# Exercise input

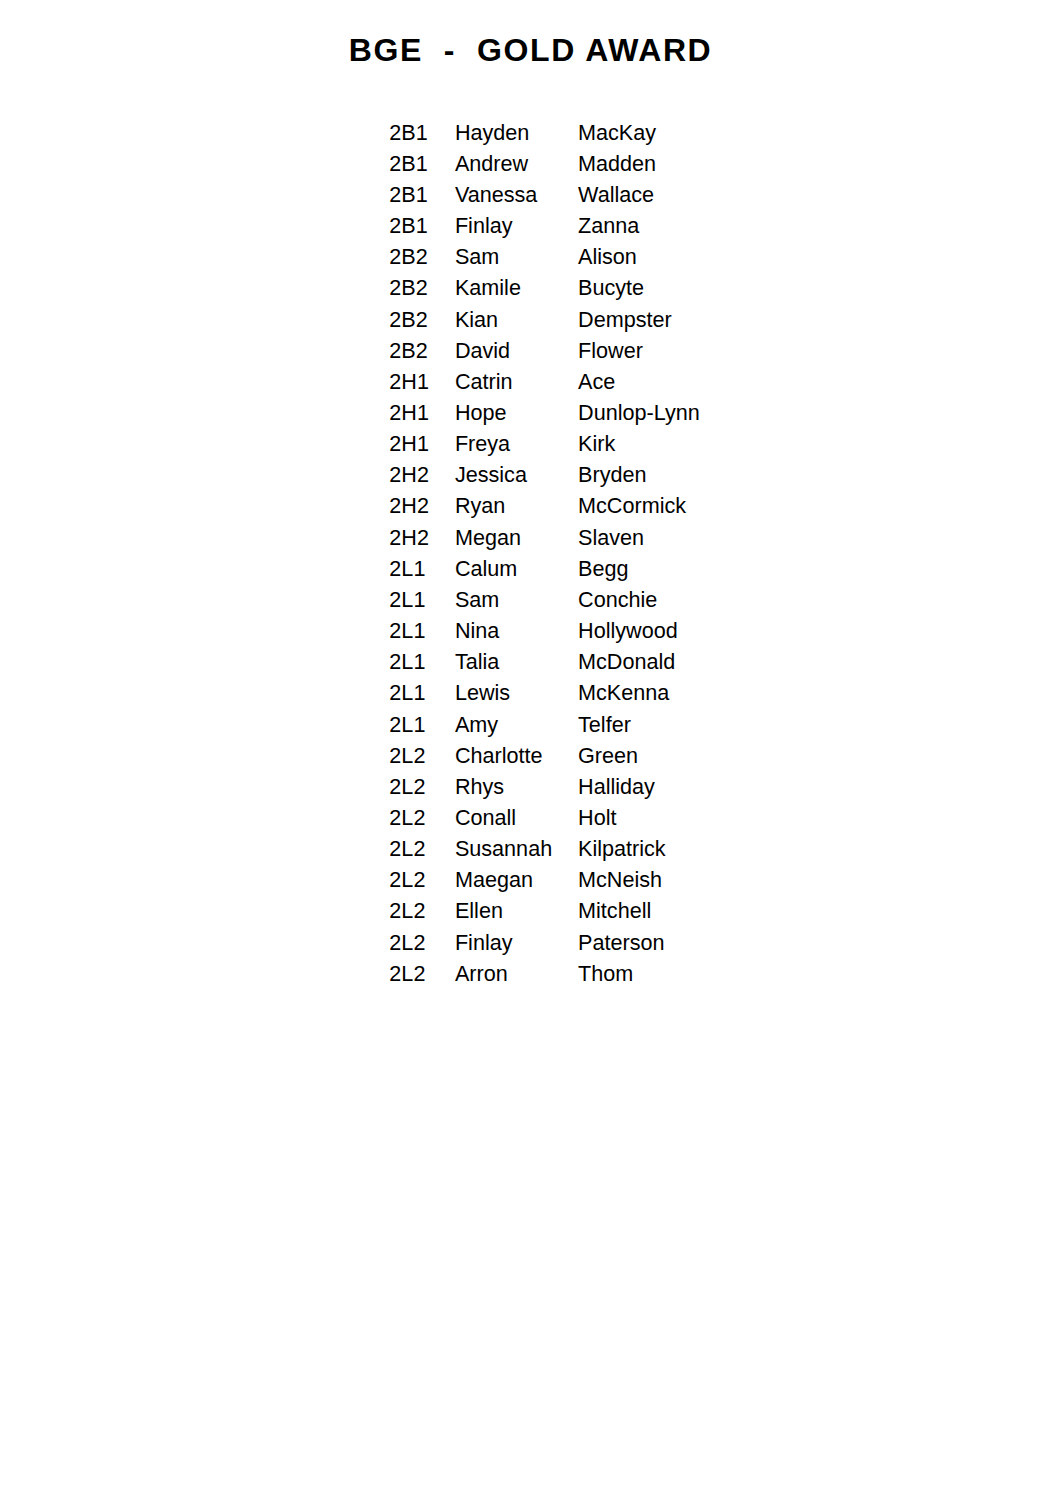BGE - GOLD AWARD
| 2B1 | Hayden | MacKay |
| 2B1 | Andrew | Madden |
| 2B1 | Vanessa | Wallace |
| 2B1 | Finlay | Zanna |
| 2B2 | Sam | Alison |
| 2B2 | Kamile | Bucyte |
| 2B2 | Kian | Dempster |
| 2B2 | David | Flower |
| 2H1 | Catrin | Ace |
| 2H1 | Hope | Dunlop-Lynn |
| 2H1 | Freya | Kirk |
| 2H2 | Jessica | Bryden |
| 2H2 | Ryan | McCormick |
| 2H2 | Megan | Slaven |
| 2L1 | Calum | Begg |
| 2L1 | Sam | Conchie |
| 2L1 | Nina | Hollywood |
| 2L1 | Talia | McDonald |
| 2L1 | Lewis | McKenna |
| 2L1 | Amy | Telfer |
| 2L2 | Charlotte | Green |
| 2L2 | Rhys | Halliday |
| 2L2 | Conall | Holt |
| 2L2 | Susannah | Kilpatrick |
| 2L2 | Maegan | McNeish |
| 2L2 | Ellen | Mitchell |
| 2L2 | Finlay | Paterson |
| 2L2 | Arron | Thom |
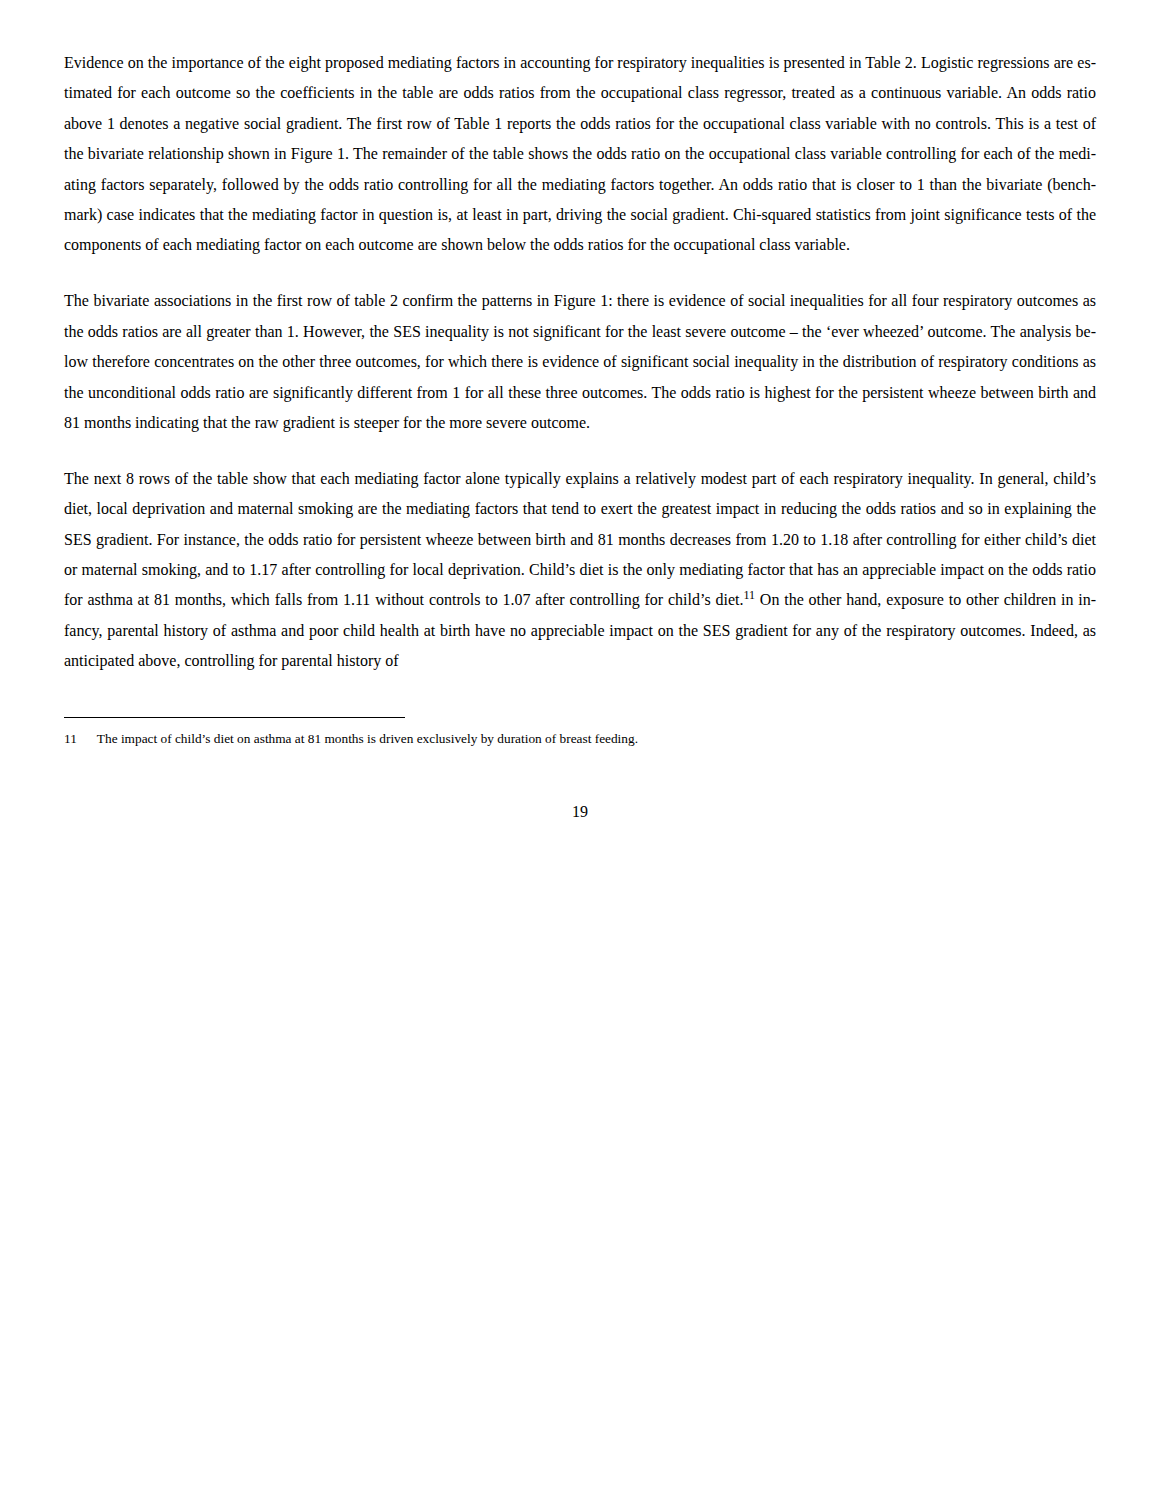Evidence on the importance of the eight proposed mediating factors in accounting for respiratory inequalities is presented in Table 2. Logistic regressions are estimated for each outcome so the coefficients in the table are odds ratios from the occupational class regressor, treated as a continuous variable. An odds ratio above 1 denotes a negative social gradient. The first row of Table 1 reports the odds ratios for the occupational class variable with no controls. This is a test of the bivariate relationship shown in Figure 1. The remainder of the table shows the odds ratio on the occupational class variable controlling for each of the mediating factors separately, followed by the odds ratio controlling for all the mediating factors together. An odds ratio that is closer to 1 than the bivariate (benchmark) case indicates that the mediating factor in question is, at least in part, driving the social gradient. Chi-squared statistics from joint significance tests of the components of each mediating factor on each outcome are shown below the odds ratios for the occupational class variable.
The bivariate associations in the first row of table 2 confirm the patterns in Figure 1: there is evidence of social inequalities for all four respiratory outcomes as the odds ratios are all greater than 1. However, the SES inequality is not significant for the least severe outcome – the ‘ever wheezed’ outcome. The analysis below therefore concentrates on the other three outcomes, for which there is evidence of significant social inequality in the distribution of respiratory conditions as the unconditional odds ratio are significantly different from 1 for all these three outcomes. The odds ratio is highest for the persistent wheeze between birth and 81 months indicating that the raw gradient is steeper for the more severe outcome.
The next 8 rows of the table show that each mediating factor alone typically explains a relatively modest part of each respiratory inequality. In general, child’s diet, local deprivation and maternal smoking are the mediating factors that tend to exert the greatest impact in reducing the odds ratios and so in explaining the SES gradient. For instance, the odds ratio for persistent wheeze between birth and 81 months decreases from 1.20 to 1.18 after controlling for either child’s diet or maternal smoking, and to 1.17 after controlling for local deprivation. Child’s diet is the only mediating factor that has an appreciable impact on the odds ratio for asthma at 81 months, which falls from 1.11 without controls to 1.07 after controlling for child’s diet.11 On the other hand, exposure to other children in infancy, parental history of asthma and poor child health at birth have no appreciable impact on the SES gradient for any of the respiratory outcomes. Indeed, as anticipated above, controlling for parental history of
11 The impact of child’s diet on asthma at 81 months is driven exclusively by duration of breast feeding.
19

# Work task
When the line with "Megan | Slaven |" is reached in the data above, start copying there, and copy each line exactly until the line with "Arron | Thom |" has been copied; copy nothing else.

# Exercise answer
| 2H2 | Megan | Slaven |
| 2L1 | Calum | Begg |
| 2L1 | Sam | Conchie |
| 2L1 | Nina | Hollywood |
| 2L1 | Talia | McDonald |
| 2L1 | Lewis | McKenna |
| 2L1 | Amy | Telfer |
| 2L2 | Charlotte | Green |
| 2L2 | Rhys | Halliday |
| 2L2 | Conall | Holt |
| 2L2 | Susannah | Kilpatrick |
| 2L2 | Maegan | McNeish |
| 2L2 | Ellen | Mitchell |
| 2L2 | Finlay | Paterson |
| 2L2 | Arron | Thom |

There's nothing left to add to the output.